Background: Anne Hutchison was born Anne Marbury in England in 1591 the daughter of a dissident Puritan clergyman. She married William Hutchinson in 1612 and in 1634 she and her family emigrated to Massachusetts in order to escape religious persecution. Unfortunately, it didn’t fare much better across the Atlantic. Outspoken and often controversial in her views, Anne was not warmly received in the highly male-dominated environment. The Puritan clergy saw her as a threat, especially as she held strong views about equality, slavery and women’s rights. Egads!  Her interpretation of the Bible often differed from that of the clergy and she especially challenged the interpretation of the story of Adam and Eve, which pretty much laid total blame of “original sin” on Eve. Which of course was used as the basis for justifying the patriarchal system of Puritan society.

It wasn’t long before her teachings attracted new followers (including men). Her home study group grew so large it had to be moved to a local church.  It wasn’t surprising that Anne’s popularity was becoming a nightmare for government officials who were accountable to the Church of England. Many now viewed her as a heretic. In 1637  she was brought to trial charged with  “traducing the ministers”, in other words, humiliating them by making false and malicious statements. There she was accused of violating the 5th commandment “honor thy father and mother” and leading women astray by tempting them to attend her gatherings and thus neglecting their families in the process.

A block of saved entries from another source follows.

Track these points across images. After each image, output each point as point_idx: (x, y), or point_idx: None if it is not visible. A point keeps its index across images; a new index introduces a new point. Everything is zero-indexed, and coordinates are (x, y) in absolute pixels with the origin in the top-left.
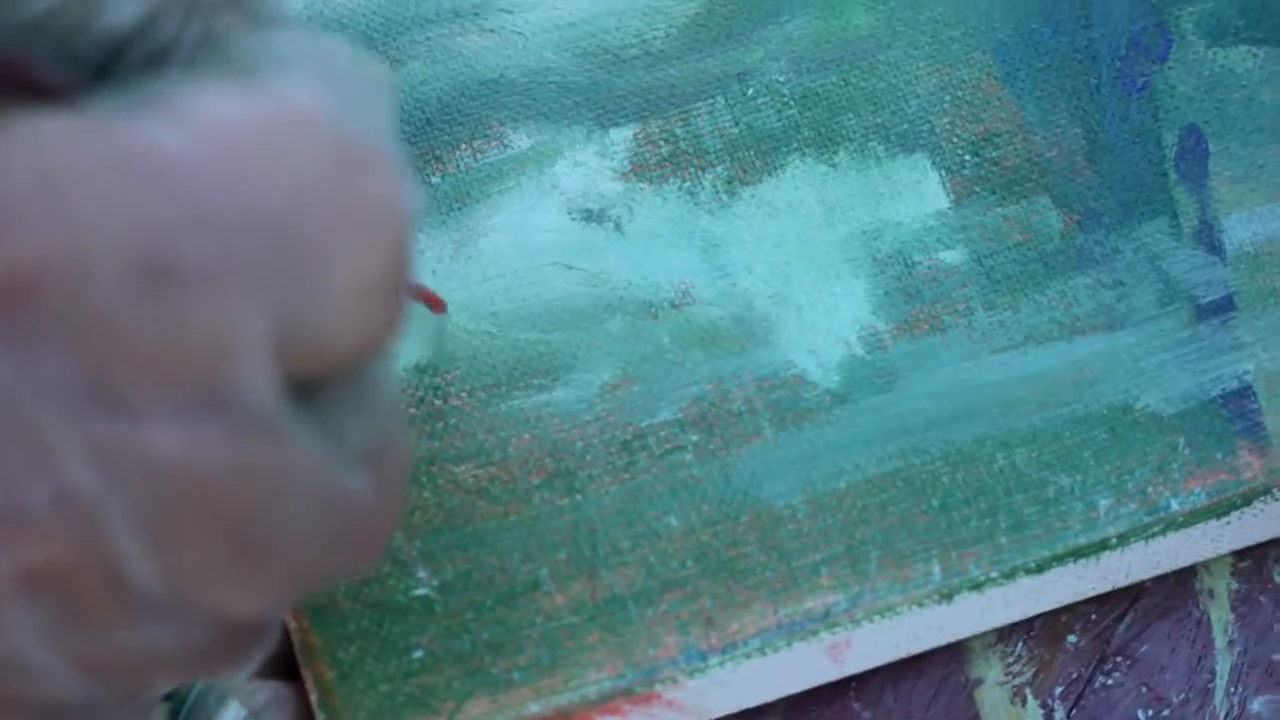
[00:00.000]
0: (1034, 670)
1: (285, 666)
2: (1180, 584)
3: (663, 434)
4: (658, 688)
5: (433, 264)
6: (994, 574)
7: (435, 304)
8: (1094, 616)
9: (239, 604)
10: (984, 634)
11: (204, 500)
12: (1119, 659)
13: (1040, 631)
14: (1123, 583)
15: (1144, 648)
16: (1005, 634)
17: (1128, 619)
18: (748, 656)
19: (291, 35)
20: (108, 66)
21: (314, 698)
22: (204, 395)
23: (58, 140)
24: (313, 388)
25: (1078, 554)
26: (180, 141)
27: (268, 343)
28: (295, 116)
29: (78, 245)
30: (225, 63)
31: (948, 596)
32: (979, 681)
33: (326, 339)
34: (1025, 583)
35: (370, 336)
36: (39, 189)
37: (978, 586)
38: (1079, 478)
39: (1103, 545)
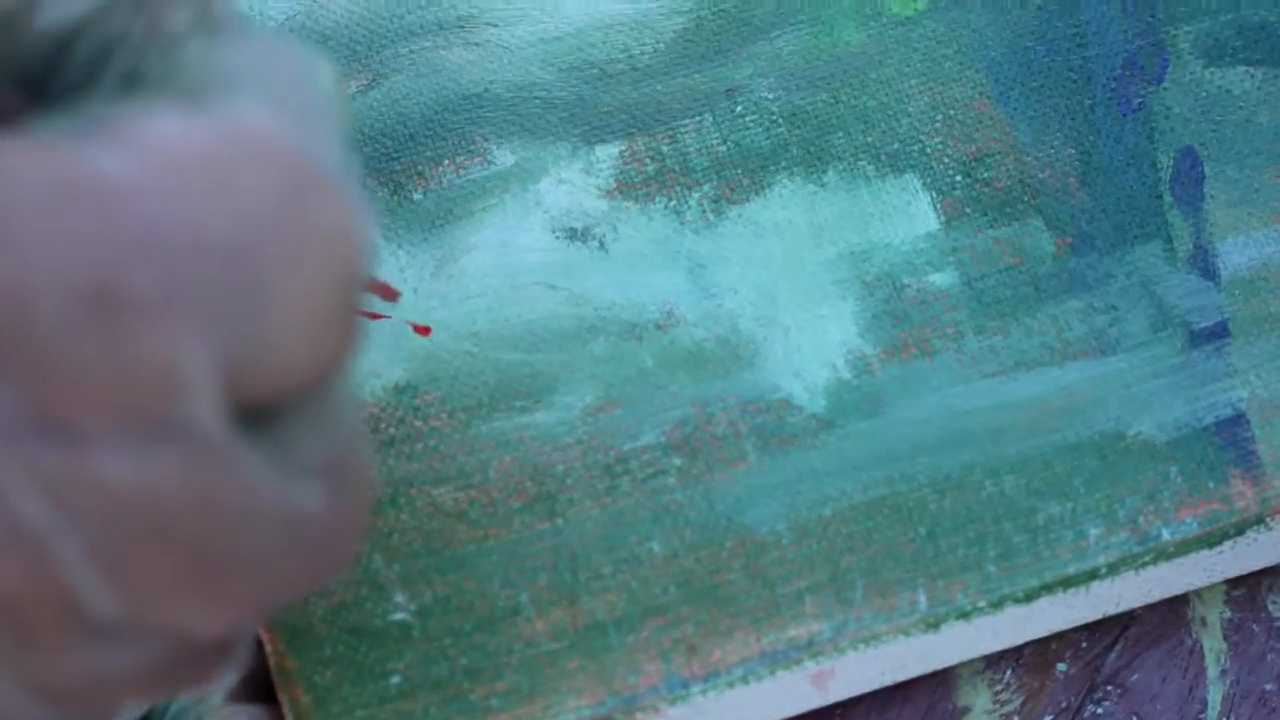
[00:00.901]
0: (1023, 699)
1: (261, 689)
2: (1172, 612)
3: (645, 458)
4: (638, 716)
5: (413, 282)
6: (981, 603)
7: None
8: (1084, 644)
9: (199, 625)
10: (972, 661)
11: (158, 527)
12: (1109, 688)
13: (1029, 659)
14: (1113, 611)
15: (1135, 676)
16: (993, 661)
17: (1118, 647)
18: (730, 685)
19: (240, 41)
20: (54, 66)
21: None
22: (153, 423)
23: (1, 167)
24: (265, 407)
25: (1067, 583)
26: (126, 167)
27: (216, 369)
28: (244, 140)
29: (19, 273)
30: (173, 75)
31: (934, 625)
32: (966, 710)
33: (277, 364)
34: (1013, 611)
35: (321, 360)
36: None
37: (965, 615)
38: (1069, 506)
39: (1093, 574)
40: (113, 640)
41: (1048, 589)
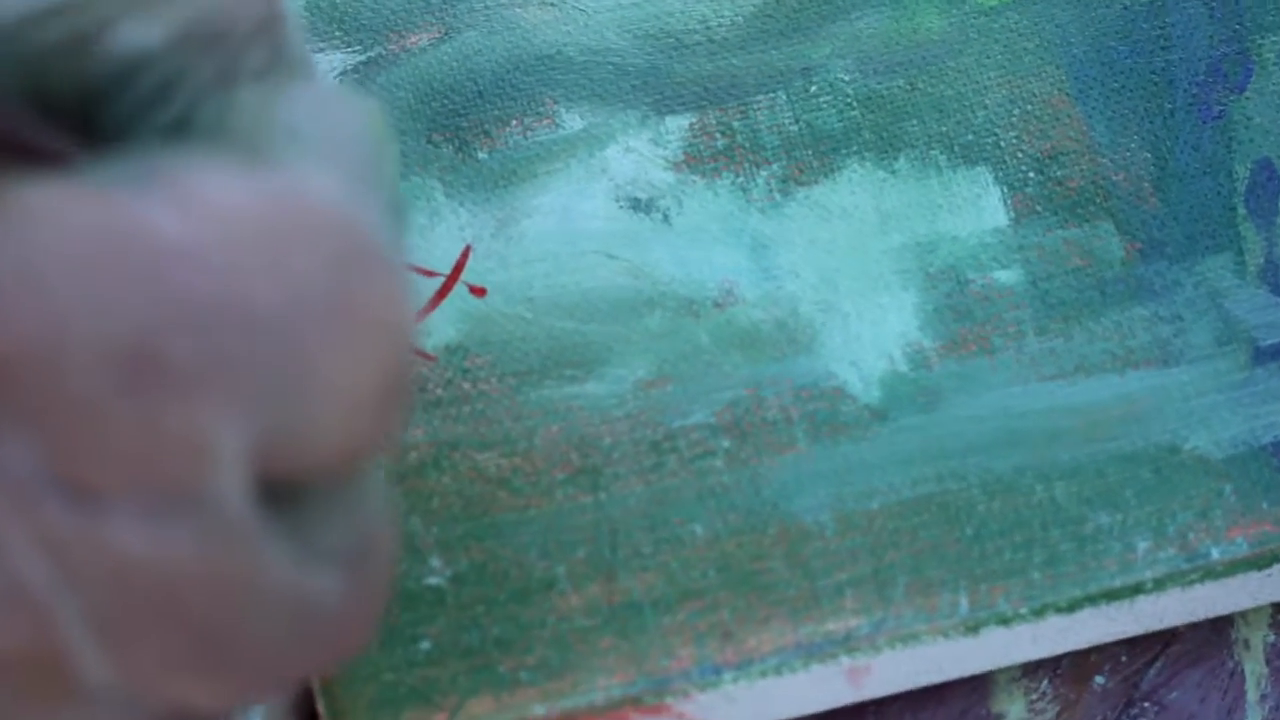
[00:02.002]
0: (1058, 709)
1: None
2: (1216, 632)
3: (694, 437)
4: (668, 699)
5: (473, 242)
6: (1023, 610)
7: (478, 292)
8: (1124, 658)
9: (196, 700)
10: (1009, 668)
11: (165, 601)
12: (1146, 704)
13: (1067, 670)
14: (1156, 627)
15: (1173, 694)
16: (1031, 669)
17: (1159, 663)
18: (763, 674)
19: (299, 88)
20: (110, 97)
21: (314, 682)
22: (174, 495)
23: (46, 216)
24: (292, 486)
25: (1111, 596)
26: (177, 226)
27: (247, 446)
28: (301, 209)
29: (54, 328)
30: (229, 123)
31: (974, 629)
32: (1000, 716)
33: (310, 446)
34: (1055, 621)
35: (355, 445)
36: (19, 268)
37: (1005, 621)
38: (1119, 517)
39: (1138, 589)
40: (106, 707)
41: (1091, 600)
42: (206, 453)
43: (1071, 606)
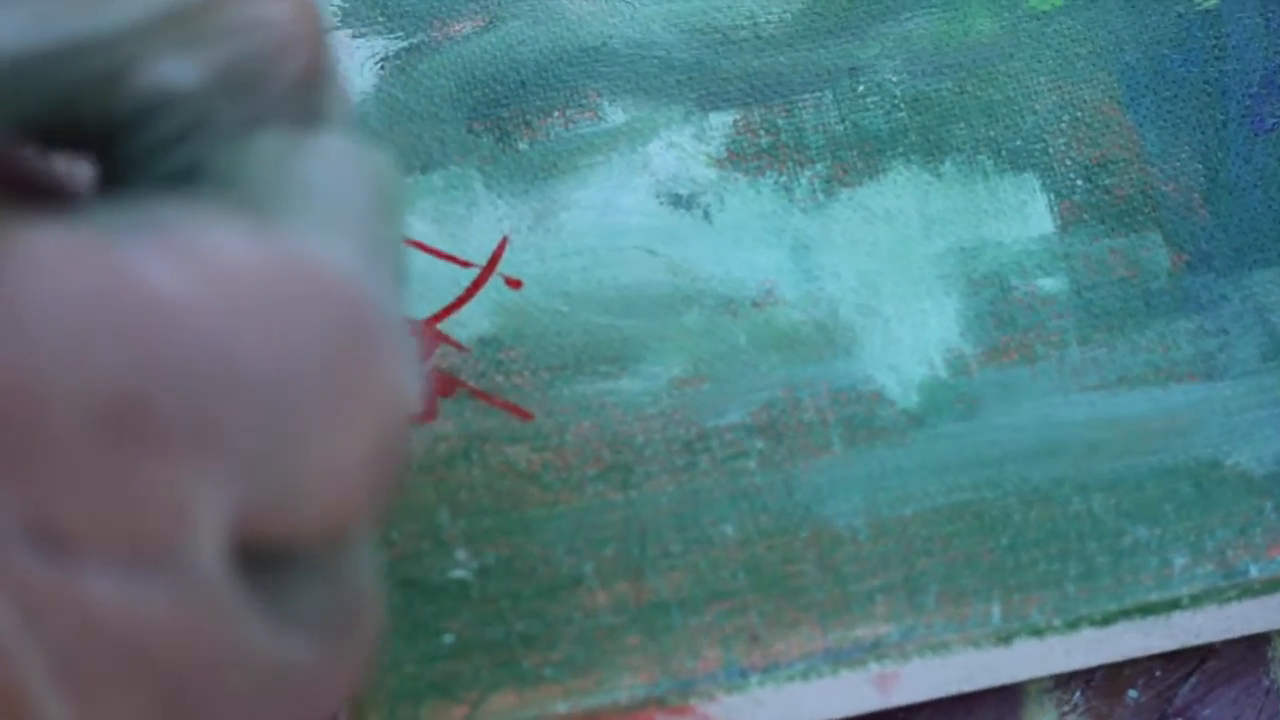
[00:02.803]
0: None
1: None
2: (1252, 649)
3: (728, 437)
4: (693, 701)
5: (510, 233)
6: (1057, 622)
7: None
8: (1158, 673)
9: None
10: (1041, 679)
11: (134, 659)
12: None
13: (1100, 683)
14: (1191, 643)
15: (1207, 711)
16: (1063, 681)
17: (1193, 679)
18: (790, 679)
19: (326, 148)
20: (127, 135)
21: None
22: (149, 553)
23: (40, 260)
24: (273, 553)
25: (1146, 610)
26: (175, 282)
27: (228, 510)
28: (306, 275)
29: (38, 375)
30: (242, 174)
31: (1005, 640)
32: None
33: (294, 516)
34: (1088, 634)
35: (341, 520)
36: (6, 313)
37: (1038, 633)
38: (1157, 531)
39: (1174, 604)
40: None
41: (1126, 614)
42: (185, 513)
43: (1106, 620)
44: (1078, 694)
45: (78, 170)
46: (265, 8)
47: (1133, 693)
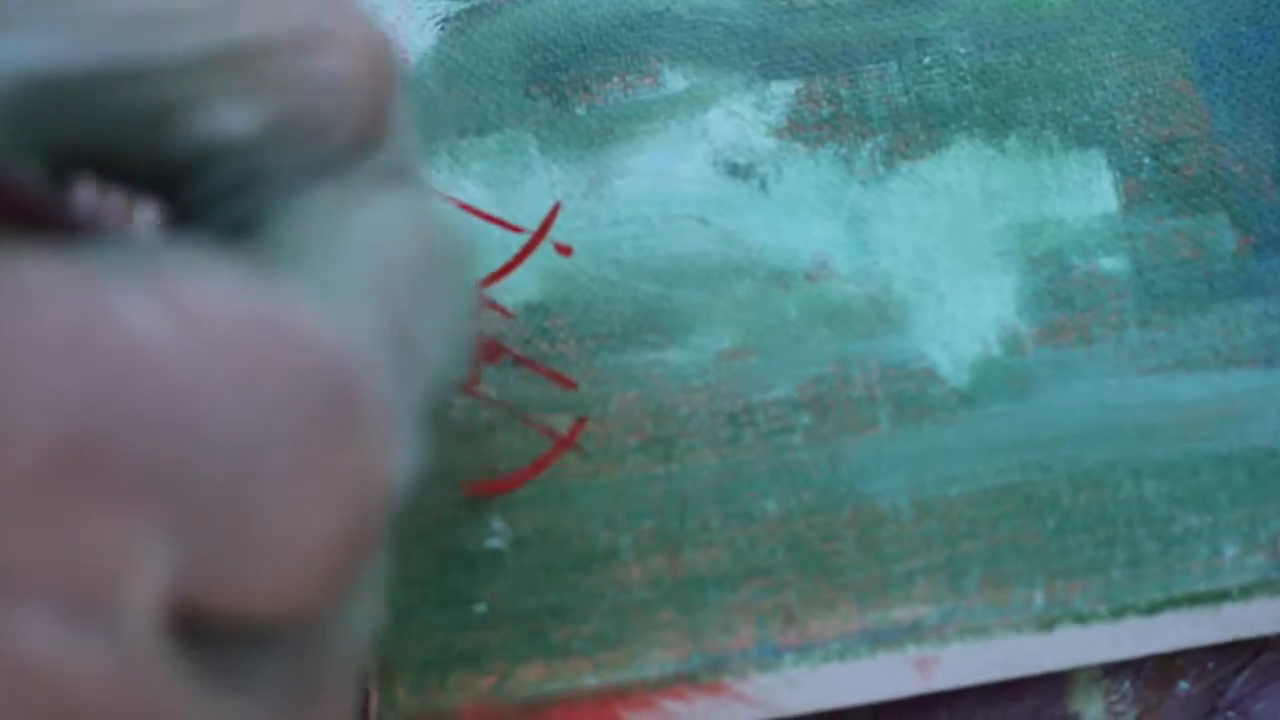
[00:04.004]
0: (1138, 713)
1: None
2: None
3: (774, 412)
4: (725, 678)
5: (564, 199)
6: (1101, 609)
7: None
8: (1211, 665)
9: None
10: (1090, 667)
11: (56, 710)
12: (1230, 714)
13: (1150, 673)
14: (1244, 635)
15: (1260, 705)
16: (1112, 670)
17: (1246, 673)
18: (825, 659)
19: (382, 209)
20: (189, 181)
21: None
22: (87, 606)
23: (24, 292)
24: (224, 624)
25: (1195, 600)
26: (155, 329)
27: (172, 572)
28: (293, 344)
29: (1, 408)
30: (284, 233)
31: (1048, 626)
32: (1077, 716)
33: (242, 590)
34: (1134, 623)
35: (297, 606)
36: None
37: (1082, 620)
38: (1209, 519)
39: (1223, 595)
40: None
41: (1174, 604)
42: (125, 566)
43: (1152, 609)
44: (1126, 684)
45: (138, 210)
46: (329, 60)
47: (1183, 684)
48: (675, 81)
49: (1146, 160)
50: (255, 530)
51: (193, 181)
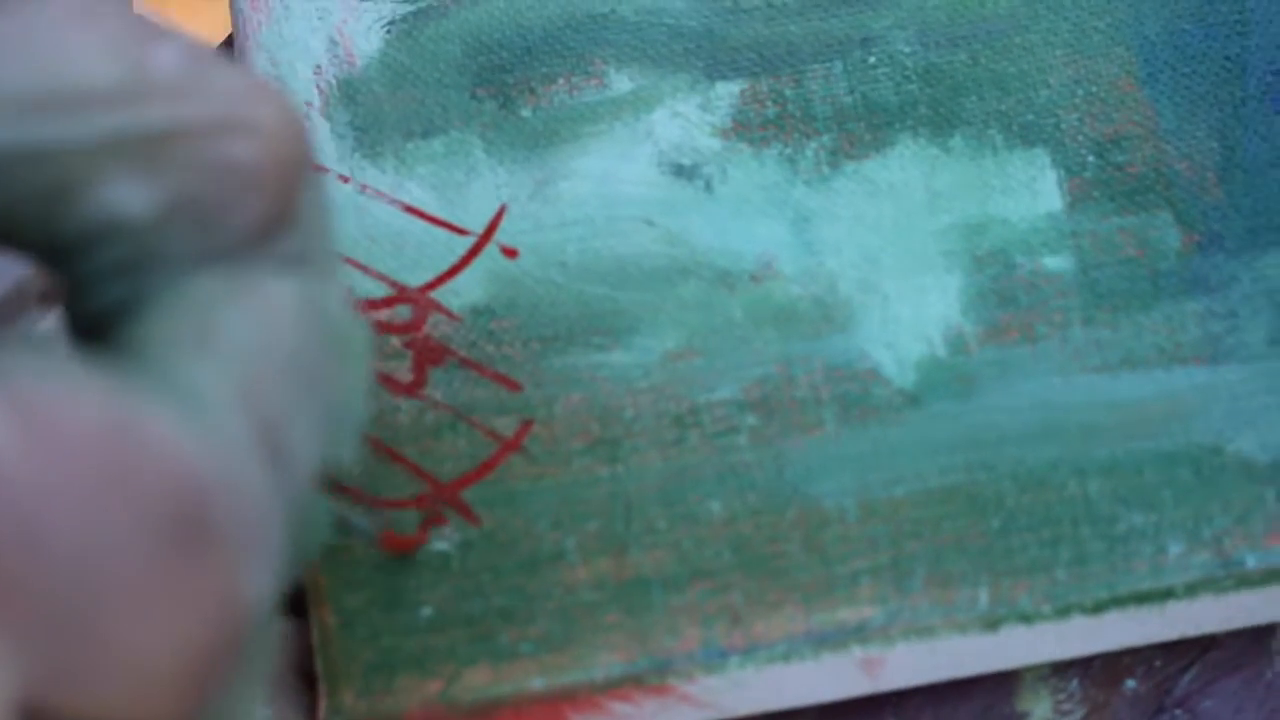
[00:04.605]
0: (1085, 711)
1: (294, 604)
2: (1256, 641)
3: (719, 413)
4: (671, 680)
5: (509, 201)
6: (1046, 609)
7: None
8: (1158, 663)
9: None
10: (1038, 666)
11: None
12: (1178, 711)
13: (1098, 672)
14: (1190, 633)
15: (1207, 703)
16: (1061, 669)
17: (1193, 670)
18: (770, 661)
19: (262, 299)
20: (77, 259)
21: (315, 640)
22: None
23: None
24: None
25: (1140, 599)
26: (0, 436)
27: (19, 684)
28: (147, 458)
29: None
30: (161, 325)
31: (992, 626)
32: (1025, 715)
33: (95, 707)
34: (1079, 622)
35: (153, 718)
36: None
37: (1026, 619)
38: (1153, 518)
39: (1168, 593)
40: None
41: (1118, 602)
42: None
43: (1097, 608)
44: (1074, 682)
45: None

Defending herself Anne, in realizing she was doomed, addressed the court with the following statement :

…you have no power over my body, neither can you do me any harme, for I am in the hands of the eternall Jehovah my Saviour, I am at his appointment, the bounds of my habitation are cast in heaven, no further doe I esteeme of any mortal man than creatures in his hand, I feare none but the great Jehovah, which hath foretold me of these things, and I doe verily beleeve that he will deliver me out of our hands, therefore take heed how you proceed against me; for I know that for this you goe about to doe to me, God will ruine you and your posterity, and this whole state.

This didn’t go down well, to say the least, and she was subsequently jeered by the crowd and called a heretic. One minister shouted, “You have stepped out of your place, you have rather been a husband than a wife, a preacher than a hearer, and a magistrate than a subject.” The court found her guilty “as being a woman not fit for our society” and banished her from the colony. At the time Anne was pregnant with her 15th child.

It didn’t end there. Another trial, this time a religious one,  was held the following year in which they accused her of blasphemy and “lewd and lascivious conduct” for having men and women in her house at the same time during her Sunday meetings. She couldn’t win! Of all charges she was found guilty and as punishment was excommunicated from the Puritan Church.

Sadly for Anne, she lost her baby to a miscarriage during the trials, to which the Puritan leaders of the Massachusetts Bay Colony took great pleasuring in gloating about, calling it a judgment of God.

Meanwhile, followers who became known as the “Antinomians” were so disheartened by the colonies attitude they left to form their own little community in Rhode Island called Pocasset (now Portsmouth). This was lead by William Coddington and Anne’s husband William Hutchinson.

Following the death of her husband in 1642, Anne left Portsmouth with her family and several followers to settle in New Netherland (now known as the Bronx). Unfortunately, within less than a year Anne and her family (except for her daughter Susanna ) were dead, murdered by Siwanoy Native Americans.